Logger initialization: cmd/server/main.go:46-69

  • Bootstrap logger with TextHandler before config is loaded
  • After config.Load(), re-initialize with configured format
  • Invalid SPOTTER_LOG_FORMAT values silently default to text
  • logger.Info("logger initialized", "format", format, "level", "debug") emitted on startup

Config: internal/config/config.go:96-99

  • Log.Format field mapped to SPOTTER_LOG_FORMAT via Viper
  • Default: v.SetDefault("log.format", "text")

Request middleware: internal/middleware/logging.go (~33 lines)

  • Uses metric.request message prefix
  • Emits both slog.Duration("latency", ...) (human-readable) and slog.Int64("duration_ms", ...) (machine-parseable)
  • Wraps chi/middleware.WrapResponseWriter to capture status code

Sync metrics: internal/services/sync.go:96-105

  • metric.sync emitted after each provider sync with provider, listens_synced, playlists_synced, duration_ms, success, error attributes

Background tick metrics: cmd/server/main.go:255-259, 311-315, 365-369

  • metric.background_tick emitted after each tick of all three loops
  • Attributes: loop, users_processed, duration_ms, errors

Enricher metrics: internal/services/metadata.go

  • metric.enricher emitted after each enricher completes processing an entity batch

LLM metrics: internal/llm/client.go, internal/vibes/generator.go, internal/enrichers/openai/openai.go

  • metric.llm emitted after each LLM API call with token counts from ChatUsage

Track matching metrics: internal/services/ (track matching code)
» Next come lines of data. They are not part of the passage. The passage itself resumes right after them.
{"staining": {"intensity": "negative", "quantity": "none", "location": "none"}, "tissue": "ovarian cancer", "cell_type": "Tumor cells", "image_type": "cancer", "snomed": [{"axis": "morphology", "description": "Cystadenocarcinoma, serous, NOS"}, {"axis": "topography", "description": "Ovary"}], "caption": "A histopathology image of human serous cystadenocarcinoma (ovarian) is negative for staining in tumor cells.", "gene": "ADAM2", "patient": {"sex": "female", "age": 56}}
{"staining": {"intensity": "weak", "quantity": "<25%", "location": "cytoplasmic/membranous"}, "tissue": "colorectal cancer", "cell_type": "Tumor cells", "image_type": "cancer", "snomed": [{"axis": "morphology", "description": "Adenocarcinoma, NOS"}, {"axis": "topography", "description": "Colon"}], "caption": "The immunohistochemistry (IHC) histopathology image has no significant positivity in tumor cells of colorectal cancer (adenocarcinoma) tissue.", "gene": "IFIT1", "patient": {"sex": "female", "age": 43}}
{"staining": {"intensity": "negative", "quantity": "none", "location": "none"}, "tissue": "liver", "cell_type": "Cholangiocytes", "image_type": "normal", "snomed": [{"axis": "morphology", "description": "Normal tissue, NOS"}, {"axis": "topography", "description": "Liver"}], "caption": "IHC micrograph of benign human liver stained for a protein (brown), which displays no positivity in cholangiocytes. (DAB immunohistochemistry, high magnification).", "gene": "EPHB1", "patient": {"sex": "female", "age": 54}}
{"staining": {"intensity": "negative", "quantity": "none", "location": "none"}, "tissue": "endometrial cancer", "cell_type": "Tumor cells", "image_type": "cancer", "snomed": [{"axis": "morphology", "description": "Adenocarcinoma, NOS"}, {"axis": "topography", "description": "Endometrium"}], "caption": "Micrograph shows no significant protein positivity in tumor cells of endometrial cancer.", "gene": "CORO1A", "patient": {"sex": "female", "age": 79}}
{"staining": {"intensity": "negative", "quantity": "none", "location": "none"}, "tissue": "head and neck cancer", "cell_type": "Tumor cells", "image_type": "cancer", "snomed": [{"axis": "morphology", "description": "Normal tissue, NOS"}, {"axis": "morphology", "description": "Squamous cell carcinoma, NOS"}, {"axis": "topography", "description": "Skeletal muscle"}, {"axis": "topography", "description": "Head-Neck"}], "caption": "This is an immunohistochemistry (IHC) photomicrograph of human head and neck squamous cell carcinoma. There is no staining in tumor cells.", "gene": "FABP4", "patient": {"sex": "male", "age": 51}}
  • metric.track_match emitted per matching attempt with strategy, matched, confidence

Risks / Trade-offs

  • No built-in aggregation — Log-based metrics lack pre-computed counters, histograms, or percentiles. Operators must derive these by parsing logs. Acceptable for personal use; fleet deployment would need Prometheus.
  • High-frequency events possible — Per-track matching events could produce thousands of log lines during a playlist sync. Mitigated by these events only occurring during batch sync/enrichment cycles, not continuously.
  • No alerting integration — Anomaly detection requires external log-tailing tooling.
  • Dual duration format on metric.request — Emits both latency (Duration) and duration_ms (int64) for backward compatibility. Other events use only duration_ms.
  • No metric versioning — Attribute schema changes break existing jq filters silently.

Migration Plan

Implementation was completed across these files:

  1. Config: Log.Format field + Viper binding in internal/config/config.go
  2. Logger init: Format-based handler selection in cmd/server/main.go:46-69
  3. Request middleware: metric.request message + duration_ms in internal/middleware/logging.go
  4. Sync: metric.sync events in internal/services/sync.go
  5. Background ticks: metric.background_tick in cmd/server/main.go for all three loops
  6. Enricher: metric.enricher events in internal/services/metadata.go
  7. LLM: metric.llm events in vibes, enricher, and similar artists services
  8. Track matching: metric.track_match events with strategy and confidence

Operators adopt JSON output by setting SPOTTER_LOG_FORMAT=json and piping to jq or Loki.

Open Questions

  • Should there be a SPOTTER_LOG_LEVEL environment variable to control log level independently of format? Currently hardcoded to Debug.
  • Should high-frequency metric events (per-track matching) be gated by a config flag to reduce log volume in production?
  • Should metric events include a version field for schema evolution?
  • Should there be a /metrics HTTP endpoint that returns the most recent metric events in JSON format, as a lighter alternative to full log parsing?
  • Should the metric.request middleware omit certain paths (e.g., /static/, /events) to reduce noise from SSE long-polls and static asset requests?